• MATERIAL PROVIDED:
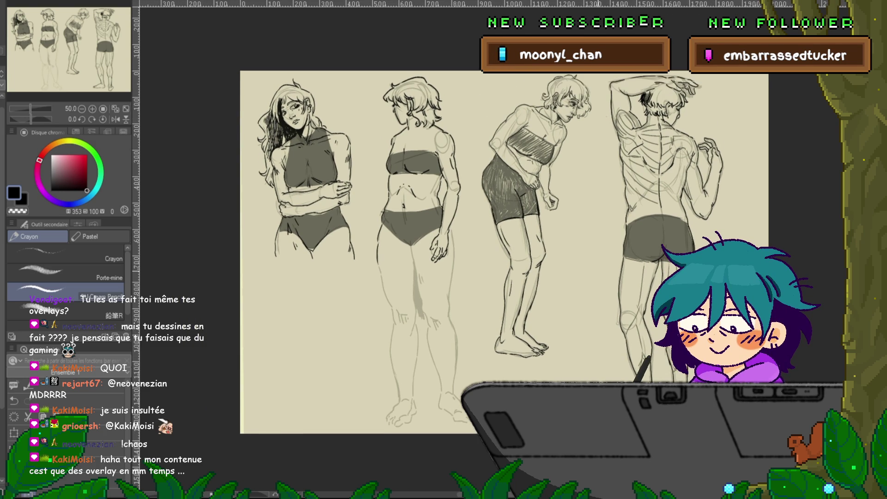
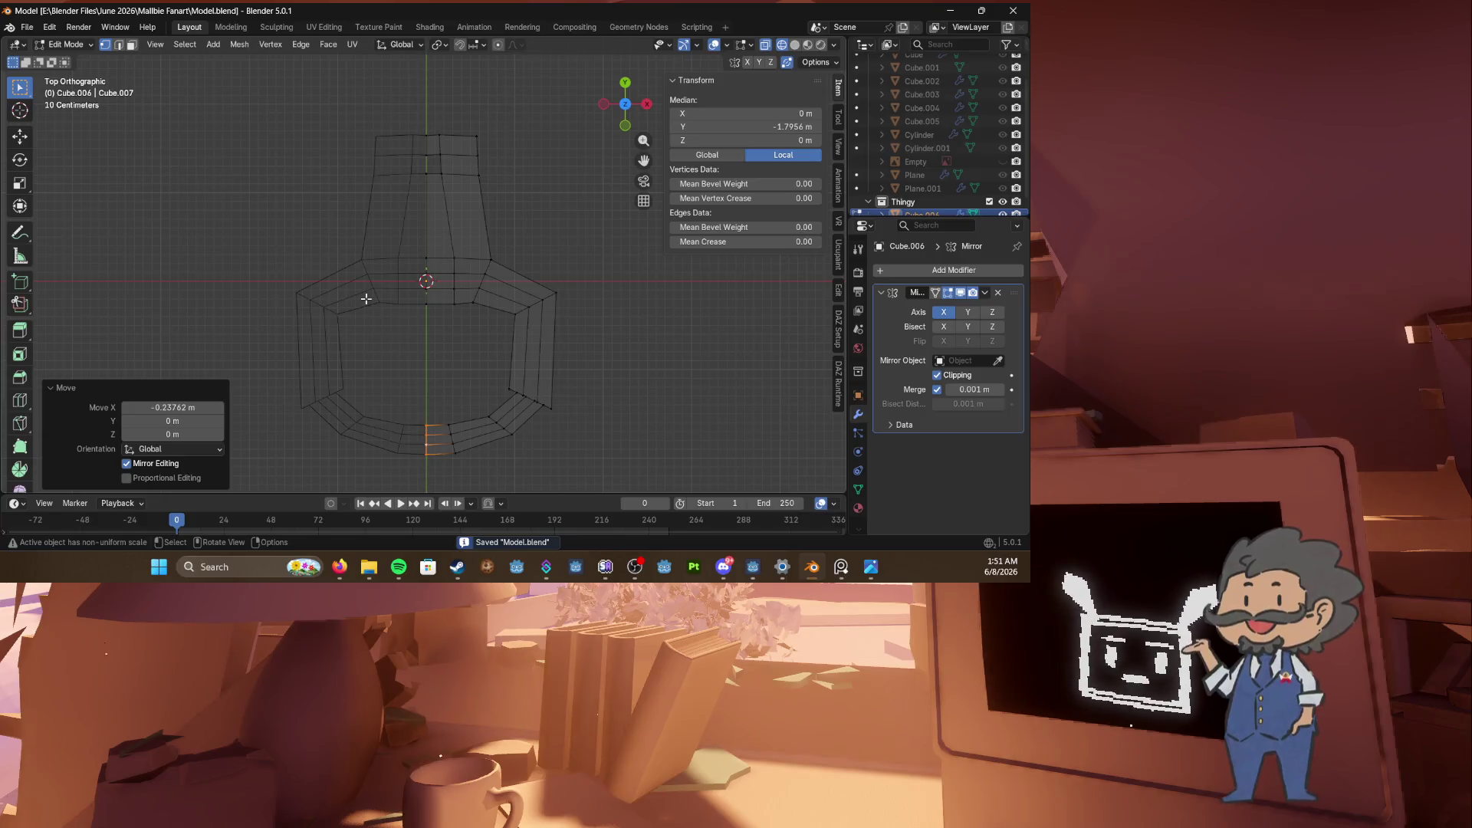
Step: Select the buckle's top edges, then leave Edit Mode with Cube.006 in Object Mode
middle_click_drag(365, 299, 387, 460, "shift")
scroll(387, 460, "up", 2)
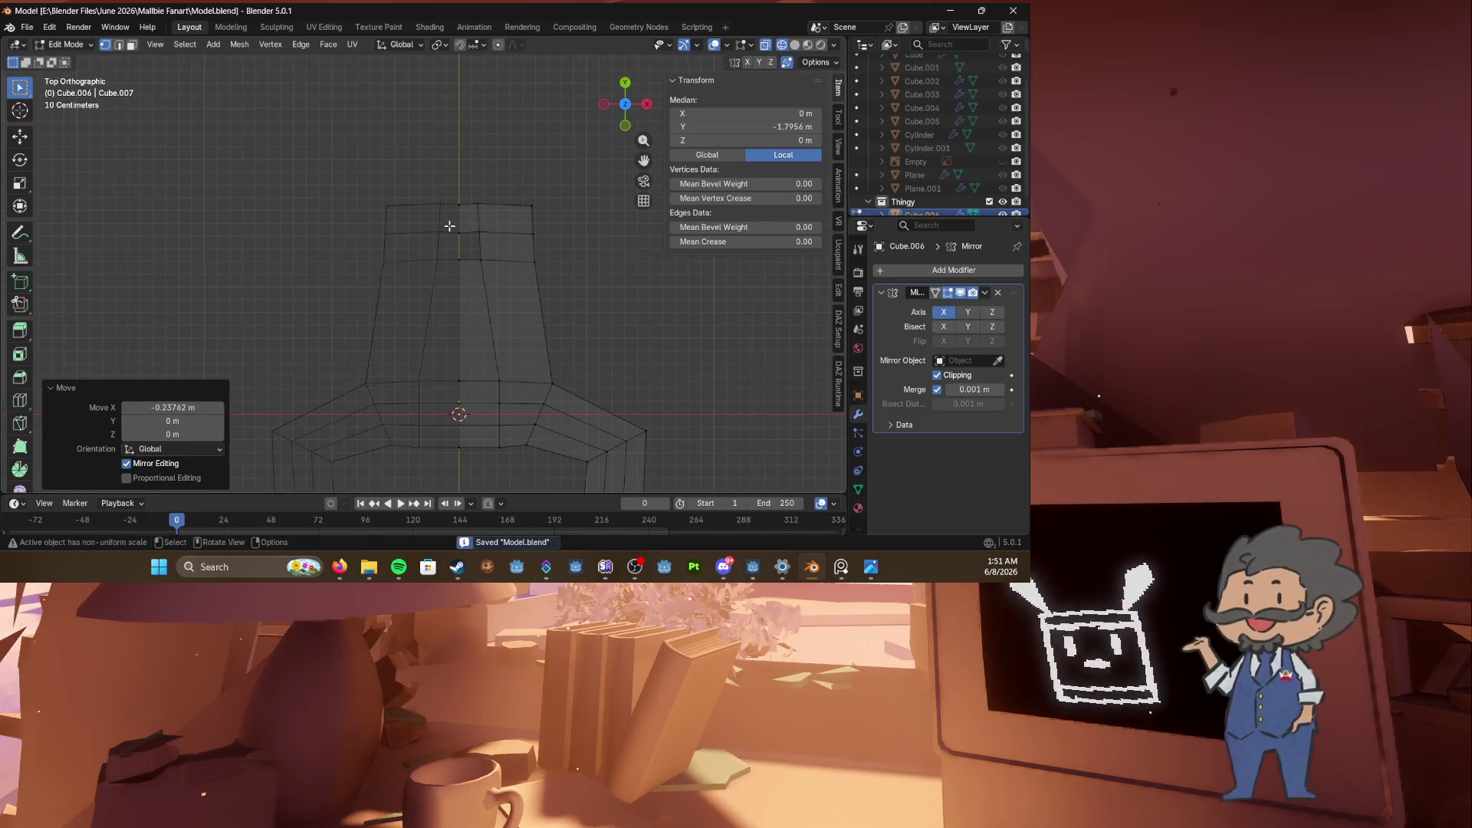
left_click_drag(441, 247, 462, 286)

• EXERCISE DESCRIPTION: Reproduce the material above in full, exactly, with no images.

• WRITTEN ANSWER:
Step: Select the buckle's top edges, then leave Edit Mode with Cube.006 in Object Mode
middle_click_drag(365, 299, 387, 460, "shift")
scroll(387, 460, "up", 2)
left_click_drag(441, 247, 462, 286)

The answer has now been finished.